**Assigned task:**
Write every line of the material again exactly, with no pictures in the copy.

**Source material:**
--- START ---

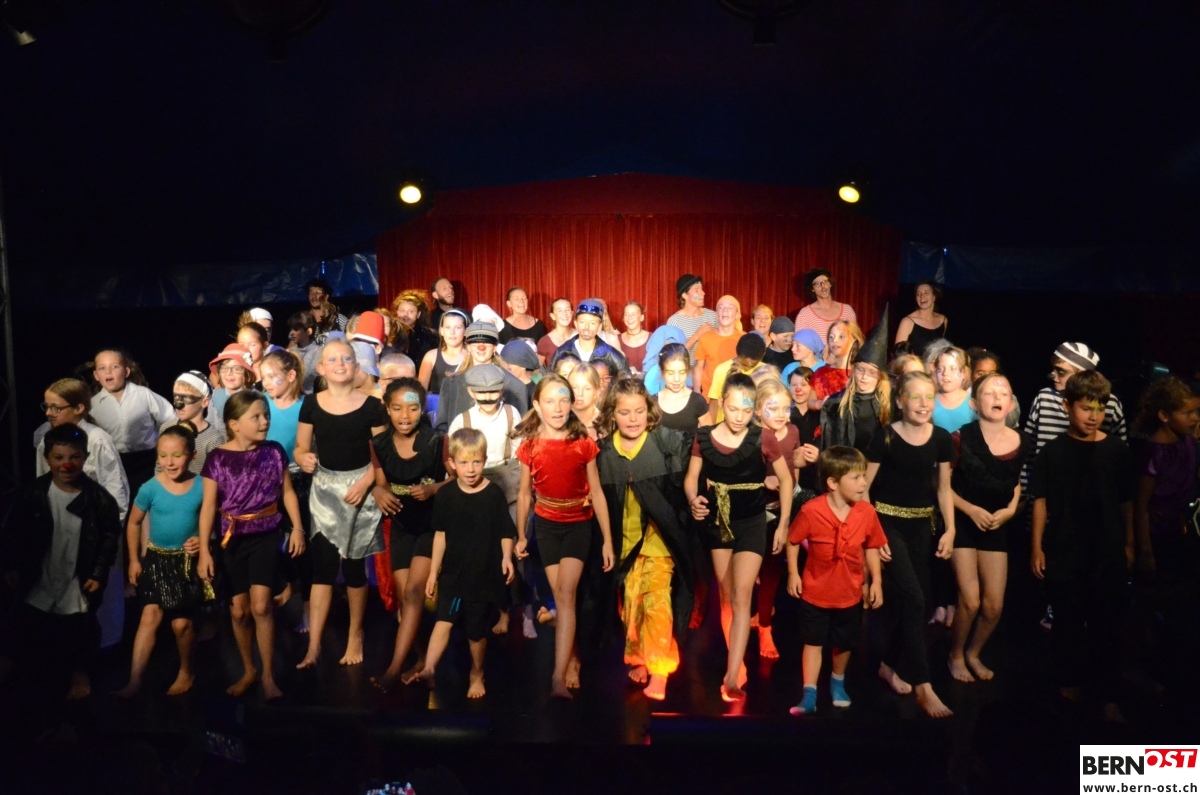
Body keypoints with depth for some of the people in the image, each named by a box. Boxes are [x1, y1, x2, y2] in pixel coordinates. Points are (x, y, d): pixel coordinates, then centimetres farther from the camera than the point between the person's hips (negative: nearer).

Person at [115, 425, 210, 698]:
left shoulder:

--- END ---

**Problem solution:**
Body keypoints with depth for some of the people in the image, each named by a box. Boxes are [x1, y1, x2, y2] in pixel coordinates. Points are (x, y, d): pixel coordinates, then centimetres farther from the camera than the point between the person's hips (negative: nearer).

Person at [115, 425, 210, 698]:
left shoulder:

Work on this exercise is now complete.